Когда мы снимали штангу с чуть живого Лени Кондакова, который пытался жать ее лежа, вошел Эрик.
— Привет «культуртрегерам»! Кажется, еще немного — и одним любителем изящных фигур станет меньше?
— Ничего! — возразил я. — Это же не люди — тигры! Подожди, сейчас закончим — ив сушилку. Продолжим наш роман. Самое интересное…
— Не могу, Саша! Жена завтра приезжает, нужно комнату подготовить.
— Жена?! Неужели теперь ты нас покинешь?! И ты, Брут!..
— По-видимому, придется. Жена, ничего не поделаешь.
— О женщины! — я горестно взъерошил волосы. — Даже здесь, в горах, нет от вас спасения!
О женщине
Мужчине —
Мужественным быть,
А женщина —
Да будет женственна!
А теперь о женщине.
Более трех лет провела на Кызылче инженер-гидролог Эмма Кормщикова.
Особенностью нашей службы является то, что очень часто за одним днем наблюдений следует целая неделя кропотливой прозаической обработки, расшифровки полученных материалов. Без этой обработки весь остальной труд, пусть даже самый героический, будет бесполезен.
Гидрологические наблюдения проводили на водомерных постах ребята-техники, а обработку материалов вела Эмма. Обычно во время проверки полевых книжек, куда заносятся результаты измерении при гидрологических наблюдениях, она делала техникам замечания, те в ответ начинали оправдываться, и в конторе гидрологов поднимался шум. Пошумев, техники отправлялись на посты (при этом почему-то всегда говорилось: «И пошли они, солнцем палимы»), и в одиночестве стынущей комнаты Эмма склонялась над картами, схемами, графиками, планами.

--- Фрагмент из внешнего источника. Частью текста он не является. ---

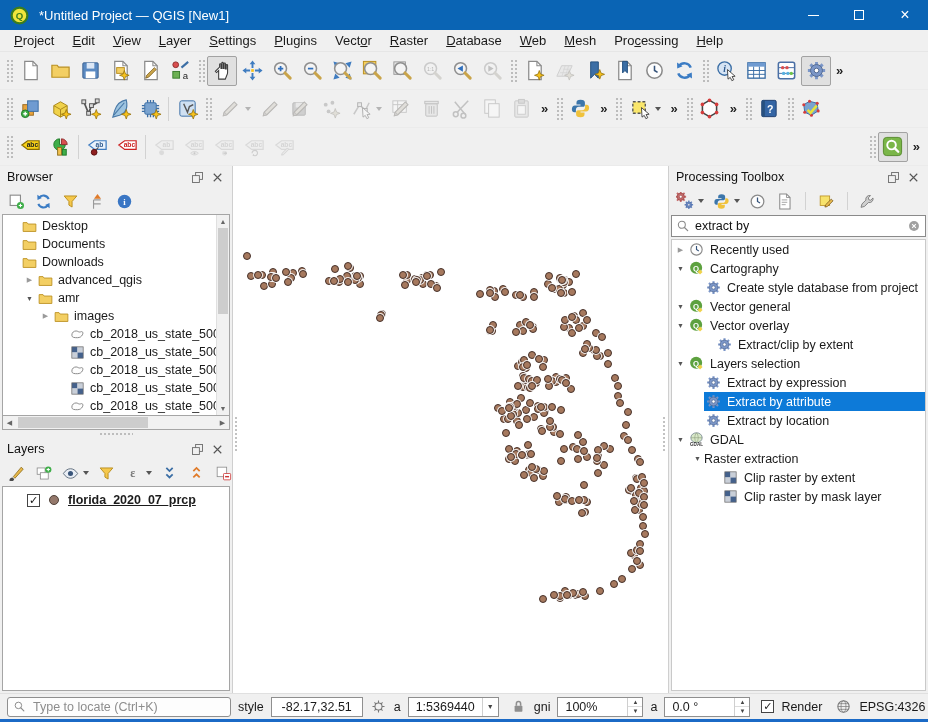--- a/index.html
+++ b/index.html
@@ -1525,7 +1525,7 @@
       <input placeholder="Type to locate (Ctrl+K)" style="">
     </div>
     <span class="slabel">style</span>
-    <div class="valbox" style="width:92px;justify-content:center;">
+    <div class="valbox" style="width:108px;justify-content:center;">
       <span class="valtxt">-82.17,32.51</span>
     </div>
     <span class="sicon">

Анатолий Слободян постоянно находился на постах, где нужно было расчищать русла, ставить самописцы, мостики, будки, водосливы, реперы, сооружать искусственные бетонные русла и делать еще массу другой трудоемкой работы. Второй инженер-гидролог, Нина Слободян, уехала в очень длительный отпуск, какие нам, мужчинам, не дают. И Эмма одна безропотно и терпеливо обрабатывала огромное количество материалов наблюдений.
Ее неяркая, тихая красота была как бы отсветом ее душевной доброты и спокойствия. За все время работы в нашей мужской компании о ней не было сказано ни одного оскорбительного, насмешливого или циничного слова. Такой уж она была. Ее обычная невозмутимость и доброжелательность обезоруживали любого. Даже я (я им докажу!) в присутствии Эммы старался удержаться от чересчур резких выражений. Когда же она сама пыталась «снять стружку» с кого-нибудь, получалось и забавно, и неловко. Эмма совершенно не умела повышать голос и смотреть на человека тяжелым и мрачным взглядом.
Разговоры в нашем мужском обществе не отличались скромностью, над кроватями сияли улыбки полуодетых красавиц, порой хохот, вызванный каким-нибудь анекдотом, сотрясал дом. Но если говорить откровенно, в этом было немало показного, игры. Каждому так хотелось казаться в глазах окружающих «настоящим мужчиной». В душе же любого человека всегда есть стремление к чистоте. И хочется найти воплощение этой чистоты в живом человеке. Таким воплощением была для нас Эмма.
Прокладывающие лыжню
Они видели многое, совершали подвиги, жизнь их была полна приключений…
«Ширк-ширк» — отрывисто и ритмично шаркают лыжи о твердый снег. Слепит глаза сияние окружающей белизны. Шаг — полметра, два шага — метр, километр за километром.
Легко идти, если перед тобой на лыжне товарищ. Он идет, чуть согнувшись под тяжелым рюкзаком, разламывая острыми концами окованных лыж тускло блестящий наст, попеременно отталкиваясь крепкими палками. С звенящим хрустом ломается плотная корка, и за идущим впереди остается четкий, ровный след.
Но тяжело самому быть первым, ведущим, прокладывающим путь. Особенно по осеннему глубокому и рыхлому снегу. Лыжи вязнут и тонут, идешь по колено в сугробах. С трудом передвигаешь ноги; еще шаг вперед — и снова погружаешься в белую хлябь. Соленый пот заливает глаза, в телогрейке жарко, словно в бане, лямки рюкзака врезаются в плечи, а впереди бесконечный путь без дороги. А тут еще, глядишь, идущий сзади подгоняет: «Давай быстрее, поторапливайся!» Лишь встав впереди, можно почувствовать, как нелегко пробивать лыжню. Нелегко, но нужно.